Voici un film dont la bande-annonce - vue au cinéma peu de temps avant le peu indispensable Kin : le commencement - m'avait donné l'impression de loucher vers l'univers de Harry Potter : il semblait être question de fantasy à tendance urbaine, de magie, d'un orphelin et d'un sombre complot. Curieux de la chose, et attiré en particulier par la photographie très réussie de sa bande-annonce, j'ai décidé de lui donner sa chance à la faveur d'un samedi soir où je n'avais rien de mieux à faire...
Résumé : 
Lewis Barnavelt, qui vient de perdre ses parents, vient emménager chez son oncle Jonathan.
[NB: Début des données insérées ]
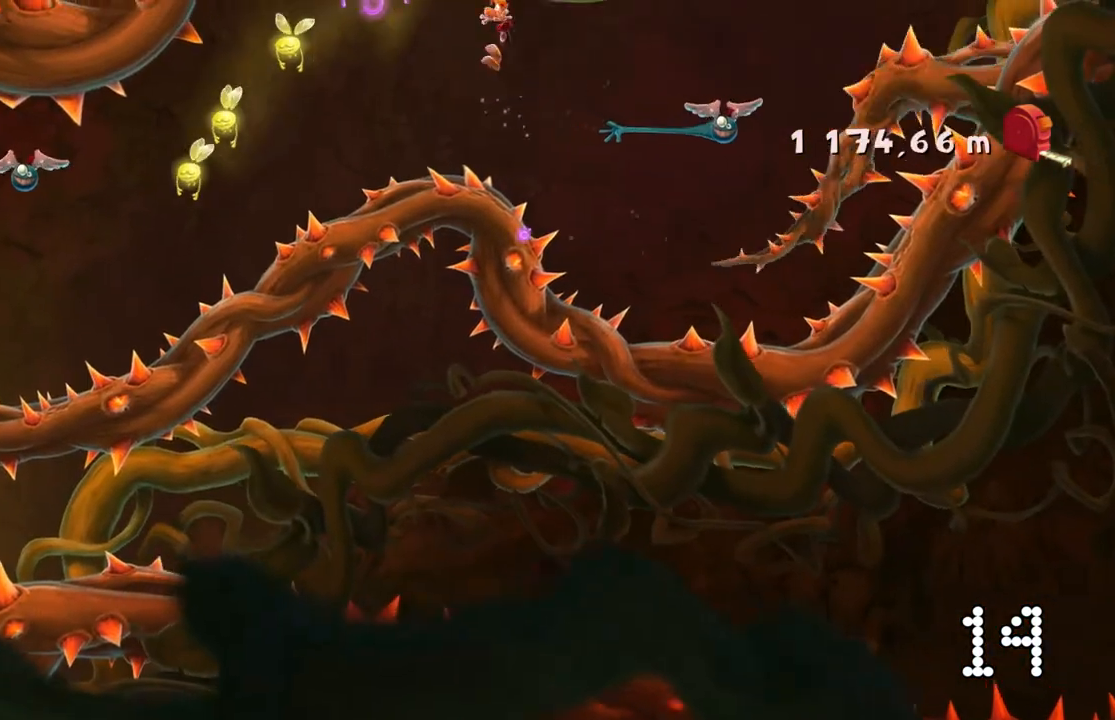
{"buttons": [], "left_stick": "left", "events": []}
Les deux ne se sont jamais rencontrés - si bien que Lewis a la surprise de découvrir un oncle chaleureux mais un peu excentrique, dont la maison est remplie d'horloges et qui semble vivre une relation platonique avec l'étonnante et très violette madame Zimmerman. Dès la première nuit, la maison se révèle tout aussi étrange que son propriétaire, pour ne pas dire inquiétante : certains objets semblent bouger à la limite du champ de vision de Lewis, et il ne cesse d'entendre - venant des murs eux-mêmes - le tic-tac d'une horloge que son oncle recherche au stéthoscope ! Arrivé dans sa nouvelle école, voici que Lewis apprend qu'il vit désormais dans "la maison du carnage" : de toute évidence, l'oncle Jonathan lui cache quelque chose. Mais qu'est-ce qui serait le pire : que la maison soit hantée, qu'elle soit la demeure d'un ou plusieurs mages... ou bien qu'elle soit maudite ?
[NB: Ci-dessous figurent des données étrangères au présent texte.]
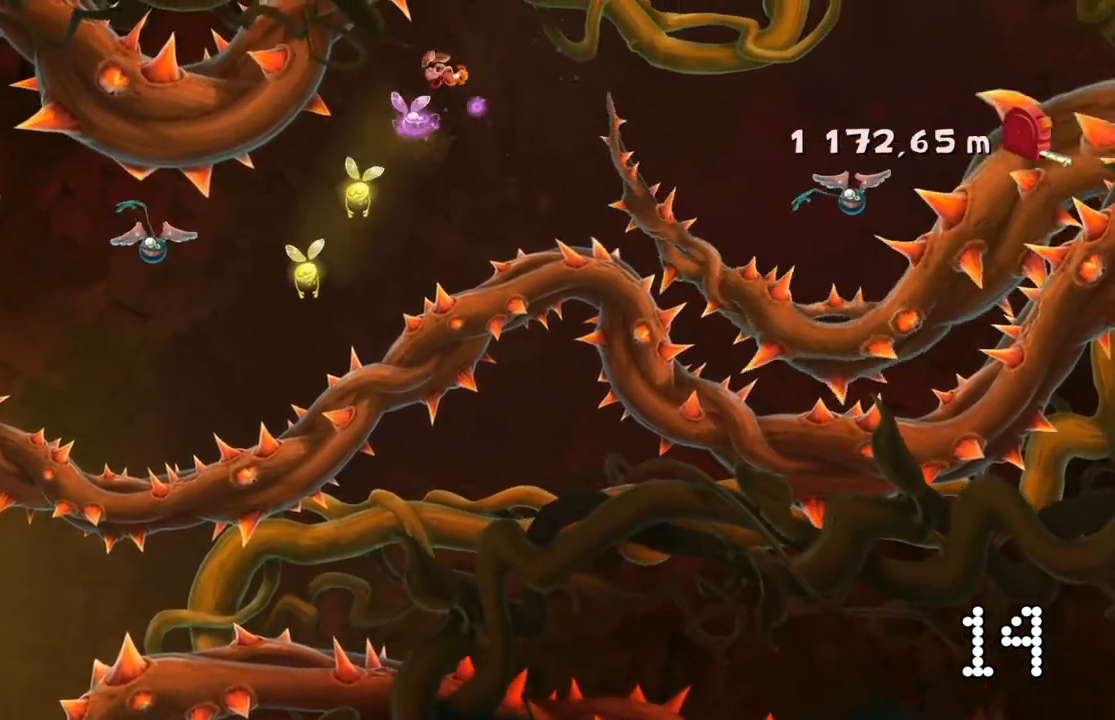
{"buttons": [], "left_stick": "left", "events": [[267, "A", "down"], [501, "A", "up"]]}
Il n'est pas fréquent d'associer les étiquettes jeune public et horreur : si le jeune public apprécie de temps en temps d'avoir peur, l'horreur ne se limite pas à ce sentiment atavique même si elle sait l'éveiller. Fait peur ce qui surprend, fait horreur ce qui contredit l'image que l'on se fait de la réalité sensible : au fond, si le jeune public aime les monstres, c'est parce qu'il sait que les monstres n'existent pas et que le sentiment de surprise désagréable qu'ils éveillent n'est que de la peur. L'horreur implique d'aller au-delà du simple sentiment de peur : elle doit nous imposer une image mentale à la fois repoussante et convaincante, celle d'une réalité qui nous échappe et à laquelle on aimerait bien échapper... car l'horreur, c'est fait pour déranger ! Dans La prophétie de l'horloge, le jeune Lewis est confronté à une réalité différente, parfois attirante et parfois repoussante : ce qui est magique, c'est aussi bien être capable de refaire son lit d'un geste négligent de la main que de faire se lever de sa tombe un mort couvert d'asticots - et ce qui dérange, bien sûr, c'est quand la même volonté réalise les deux cas de figure. L'horreur, c'est aussi l'art du flou que l'on introduit à la frontière entre l'humain et l'inhumain : qu'est-ce qui conduit Lewis à violer l'ordre naturel, sinon les désirs les plus humains qu'un enfant puisse éprouver - à savoir celui de revoir ses parents, et celui de se faire des amis ? Et qu'est-ce qui conduit le mage noir Isaac - joué par un Kyle MacLachlan qui a bien changé depuis son incarnation de Paul Atréides ! - à construire son horloge de la fin du monde, sinon le dégoût de l'humanité que lui a inspiré la seconde guerre mondiale ? L'horreur se niche dans ce décalage entre les sentiments et les actes - et à ce titre, La prophétie de l'horloge mérite bel et bien d'être qualifié de film d'horreur à destination du jeune public.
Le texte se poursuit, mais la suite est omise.